Wells’ doll is the latest addition to Barbie’s “Inspiring Women” doll series, which features the figurine interpretation of Wells sporting an 1800s-style high-neck blue dress, with her natural styled atop her head.
According to the National Park Service, Wells was born into slavery in 1862 in Holly Springs, Mississippi, the oldest daughter of James and Lizzie Wells. The writer was later freed due to the Emancipation Proclamation during the American Civil War.
A life-changing moment for Wells came when she was traveling by train from Memphis to Woodstock, Tennessee, where Wells was a teacher.
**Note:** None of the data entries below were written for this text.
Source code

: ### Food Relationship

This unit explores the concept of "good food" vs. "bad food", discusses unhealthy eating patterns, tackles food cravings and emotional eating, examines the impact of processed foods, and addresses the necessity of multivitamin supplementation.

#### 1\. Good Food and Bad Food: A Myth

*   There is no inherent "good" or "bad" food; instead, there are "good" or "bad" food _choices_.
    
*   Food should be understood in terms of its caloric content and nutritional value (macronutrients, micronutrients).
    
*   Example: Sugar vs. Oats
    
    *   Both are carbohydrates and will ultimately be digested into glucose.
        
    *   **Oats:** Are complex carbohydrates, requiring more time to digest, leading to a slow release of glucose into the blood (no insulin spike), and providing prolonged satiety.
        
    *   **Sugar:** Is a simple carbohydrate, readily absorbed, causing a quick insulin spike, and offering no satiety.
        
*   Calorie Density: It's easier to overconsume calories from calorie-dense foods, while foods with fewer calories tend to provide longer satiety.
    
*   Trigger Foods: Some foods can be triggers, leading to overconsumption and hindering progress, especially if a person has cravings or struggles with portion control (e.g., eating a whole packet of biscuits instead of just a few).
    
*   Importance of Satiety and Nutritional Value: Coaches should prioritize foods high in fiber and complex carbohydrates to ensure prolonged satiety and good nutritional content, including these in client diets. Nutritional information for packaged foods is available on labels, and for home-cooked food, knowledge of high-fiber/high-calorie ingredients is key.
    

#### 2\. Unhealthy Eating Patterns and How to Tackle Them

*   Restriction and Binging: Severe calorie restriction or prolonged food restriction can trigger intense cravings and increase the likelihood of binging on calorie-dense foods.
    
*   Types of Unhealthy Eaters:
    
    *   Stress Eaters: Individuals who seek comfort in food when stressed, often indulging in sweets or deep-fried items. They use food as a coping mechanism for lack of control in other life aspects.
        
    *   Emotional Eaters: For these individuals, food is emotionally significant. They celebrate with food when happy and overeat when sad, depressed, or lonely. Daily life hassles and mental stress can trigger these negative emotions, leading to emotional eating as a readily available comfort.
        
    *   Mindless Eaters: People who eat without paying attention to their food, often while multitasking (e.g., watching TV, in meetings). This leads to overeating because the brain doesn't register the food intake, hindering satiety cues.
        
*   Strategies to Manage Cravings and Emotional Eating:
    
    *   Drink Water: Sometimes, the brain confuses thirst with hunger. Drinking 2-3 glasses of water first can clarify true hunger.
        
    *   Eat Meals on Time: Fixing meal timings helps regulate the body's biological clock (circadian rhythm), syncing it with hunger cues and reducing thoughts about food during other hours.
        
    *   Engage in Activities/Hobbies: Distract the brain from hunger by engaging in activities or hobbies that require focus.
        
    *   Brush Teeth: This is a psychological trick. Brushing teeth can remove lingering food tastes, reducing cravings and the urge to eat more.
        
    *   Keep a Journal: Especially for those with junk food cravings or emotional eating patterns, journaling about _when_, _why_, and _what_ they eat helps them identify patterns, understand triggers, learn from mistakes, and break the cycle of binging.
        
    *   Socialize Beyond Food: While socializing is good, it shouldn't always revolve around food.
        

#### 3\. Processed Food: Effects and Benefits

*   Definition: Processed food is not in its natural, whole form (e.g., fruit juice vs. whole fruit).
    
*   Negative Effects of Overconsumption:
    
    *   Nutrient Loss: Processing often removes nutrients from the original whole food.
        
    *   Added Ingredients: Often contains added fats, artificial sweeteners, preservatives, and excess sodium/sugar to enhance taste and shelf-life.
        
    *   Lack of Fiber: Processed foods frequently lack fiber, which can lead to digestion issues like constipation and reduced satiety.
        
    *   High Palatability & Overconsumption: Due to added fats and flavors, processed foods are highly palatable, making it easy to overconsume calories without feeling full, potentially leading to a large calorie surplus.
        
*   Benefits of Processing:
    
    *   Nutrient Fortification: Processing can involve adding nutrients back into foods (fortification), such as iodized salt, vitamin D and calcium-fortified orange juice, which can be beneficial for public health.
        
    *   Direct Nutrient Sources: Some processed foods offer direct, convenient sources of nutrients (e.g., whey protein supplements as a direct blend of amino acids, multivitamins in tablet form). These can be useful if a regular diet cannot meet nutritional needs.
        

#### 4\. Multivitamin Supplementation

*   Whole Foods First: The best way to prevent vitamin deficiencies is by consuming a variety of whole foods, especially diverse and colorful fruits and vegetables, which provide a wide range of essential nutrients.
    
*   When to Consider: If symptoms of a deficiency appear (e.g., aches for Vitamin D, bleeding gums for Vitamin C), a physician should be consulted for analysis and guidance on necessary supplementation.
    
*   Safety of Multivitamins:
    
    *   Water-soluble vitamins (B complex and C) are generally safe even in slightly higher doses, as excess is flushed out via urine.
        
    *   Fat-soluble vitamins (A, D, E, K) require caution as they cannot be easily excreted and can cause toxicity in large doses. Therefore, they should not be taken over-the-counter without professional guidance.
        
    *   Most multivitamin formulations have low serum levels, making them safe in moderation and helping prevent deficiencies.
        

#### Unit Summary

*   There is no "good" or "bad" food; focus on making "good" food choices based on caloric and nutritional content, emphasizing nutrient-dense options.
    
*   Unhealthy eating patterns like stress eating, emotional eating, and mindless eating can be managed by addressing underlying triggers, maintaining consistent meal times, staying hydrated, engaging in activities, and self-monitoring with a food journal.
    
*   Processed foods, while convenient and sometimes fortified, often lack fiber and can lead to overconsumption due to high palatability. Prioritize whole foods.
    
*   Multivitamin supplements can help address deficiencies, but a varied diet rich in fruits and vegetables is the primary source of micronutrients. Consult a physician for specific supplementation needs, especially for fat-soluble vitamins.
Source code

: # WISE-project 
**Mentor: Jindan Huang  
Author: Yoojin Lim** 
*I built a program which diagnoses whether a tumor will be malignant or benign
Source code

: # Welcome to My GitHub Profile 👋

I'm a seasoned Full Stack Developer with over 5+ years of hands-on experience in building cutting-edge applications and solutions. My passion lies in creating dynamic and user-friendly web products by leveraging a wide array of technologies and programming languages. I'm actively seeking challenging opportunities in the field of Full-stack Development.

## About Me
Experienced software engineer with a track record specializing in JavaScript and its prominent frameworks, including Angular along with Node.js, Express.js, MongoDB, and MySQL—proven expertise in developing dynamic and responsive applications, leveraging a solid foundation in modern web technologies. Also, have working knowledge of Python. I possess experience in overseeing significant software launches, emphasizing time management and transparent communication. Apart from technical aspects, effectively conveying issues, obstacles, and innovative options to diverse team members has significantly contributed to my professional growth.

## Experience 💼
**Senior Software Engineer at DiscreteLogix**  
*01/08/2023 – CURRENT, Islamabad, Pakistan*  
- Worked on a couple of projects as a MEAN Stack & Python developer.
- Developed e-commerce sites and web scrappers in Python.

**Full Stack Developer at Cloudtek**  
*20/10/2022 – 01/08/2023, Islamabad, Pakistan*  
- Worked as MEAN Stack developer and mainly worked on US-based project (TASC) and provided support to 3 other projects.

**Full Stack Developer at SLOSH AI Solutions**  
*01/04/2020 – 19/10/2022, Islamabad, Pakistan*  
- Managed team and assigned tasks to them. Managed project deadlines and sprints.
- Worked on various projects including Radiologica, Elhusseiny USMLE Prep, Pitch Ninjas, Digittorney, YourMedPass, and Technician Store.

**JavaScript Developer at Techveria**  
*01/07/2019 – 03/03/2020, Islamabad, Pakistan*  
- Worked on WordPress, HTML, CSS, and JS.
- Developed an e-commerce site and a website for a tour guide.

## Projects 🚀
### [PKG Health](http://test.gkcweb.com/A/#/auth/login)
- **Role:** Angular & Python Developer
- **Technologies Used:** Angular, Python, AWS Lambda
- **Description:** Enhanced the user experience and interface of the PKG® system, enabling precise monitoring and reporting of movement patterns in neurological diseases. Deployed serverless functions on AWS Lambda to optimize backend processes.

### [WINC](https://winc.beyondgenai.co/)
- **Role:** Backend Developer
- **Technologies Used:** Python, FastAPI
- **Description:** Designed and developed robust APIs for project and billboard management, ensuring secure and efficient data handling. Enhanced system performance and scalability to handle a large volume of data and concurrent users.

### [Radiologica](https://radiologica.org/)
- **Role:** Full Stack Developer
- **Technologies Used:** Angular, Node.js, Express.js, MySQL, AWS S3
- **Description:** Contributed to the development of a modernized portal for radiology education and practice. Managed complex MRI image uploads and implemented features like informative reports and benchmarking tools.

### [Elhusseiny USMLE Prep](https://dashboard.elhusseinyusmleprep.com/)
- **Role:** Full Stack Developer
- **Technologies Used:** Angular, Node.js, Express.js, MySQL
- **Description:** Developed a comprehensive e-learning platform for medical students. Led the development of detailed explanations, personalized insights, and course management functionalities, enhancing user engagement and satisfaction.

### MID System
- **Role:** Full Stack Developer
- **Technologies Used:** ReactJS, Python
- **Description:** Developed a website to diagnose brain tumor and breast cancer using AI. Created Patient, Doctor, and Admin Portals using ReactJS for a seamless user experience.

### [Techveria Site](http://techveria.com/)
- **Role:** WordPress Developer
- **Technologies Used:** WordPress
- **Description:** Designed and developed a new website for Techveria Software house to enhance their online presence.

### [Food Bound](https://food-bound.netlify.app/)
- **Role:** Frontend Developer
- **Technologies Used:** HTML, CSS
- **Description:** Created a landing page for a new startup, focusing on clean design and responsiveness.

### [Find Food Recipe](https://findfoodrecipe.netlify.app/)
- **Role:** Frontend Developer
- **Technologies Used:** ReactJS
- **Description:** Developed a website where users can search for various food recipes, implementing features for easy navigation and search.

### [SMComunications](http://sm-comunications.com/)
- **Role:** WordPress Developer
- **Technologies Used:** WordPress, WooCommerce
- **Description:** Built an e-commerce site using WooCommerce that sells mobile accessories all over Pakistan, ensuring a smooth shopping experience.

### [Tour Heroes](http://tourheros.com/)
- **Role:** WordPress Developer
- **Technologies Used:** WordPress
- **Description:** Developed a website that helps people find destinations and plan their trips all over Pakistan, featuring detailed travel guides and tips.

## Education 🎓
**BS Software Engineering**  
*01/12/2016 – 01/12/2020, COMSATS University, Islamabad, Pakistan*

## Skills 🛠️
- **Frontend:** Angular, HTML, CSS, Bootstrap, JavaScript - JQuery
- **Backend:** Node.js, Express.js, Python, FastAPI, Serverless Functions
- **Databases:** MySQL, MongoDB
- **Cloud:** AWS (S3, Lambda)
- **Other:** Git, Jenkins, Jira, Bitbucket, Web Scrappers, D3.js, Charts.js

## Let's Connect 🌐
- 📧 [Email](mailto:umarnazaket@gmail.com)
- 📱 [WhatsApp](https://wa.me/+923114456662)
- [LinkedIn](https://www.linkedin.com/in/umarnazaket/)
She was forcibly removed from the train after she refused to give up her seat for one in a segregated car.
Wells would sue Southwest Railroad Co. in Chesapeake, Ohio, with the court, in 1884, ruling in her favor and that decision being overturned in the state’s supreme court.
“The way to right wrongs is to turn the light of truth upon them,” the toy brand wrote in a statement on Instagram alongside a gallery of product shots of the new doll. Snaps included Wells holding a copy of a newspaper from the publication she co-owned and served as editor for, Memphis Free Speech. Other shots showed the pioneer’s laced finished dress and black buttoned boots.
The brand wrote that Wells “Grew to become a journalist, activist, and suffragist – bringing light to the stories of injustice that Black people faced in her lifetime, and co-founding several organizations including the NAACP.”
“When kids learn about heroes like Ida B. Wells, they don’t just imagine a better future – they know they have the power to make it come true,” Mattel added.
Barbie’s “Inspiring Women” series is dedicated to spotlighting heroes who paved the way for generations of girls to dream big and make a difference. Wells now joins civil rights activist Rosa Parks, singer Ella Fitzgerald and poet and civil rights activist Maya Angelou, who recently became the first Black woman who will appear on the U.S.-minted quarter.
The Ida B. Wells doll will be available at major retailers by Monday, Jan. 17, on Martin Luther King Day.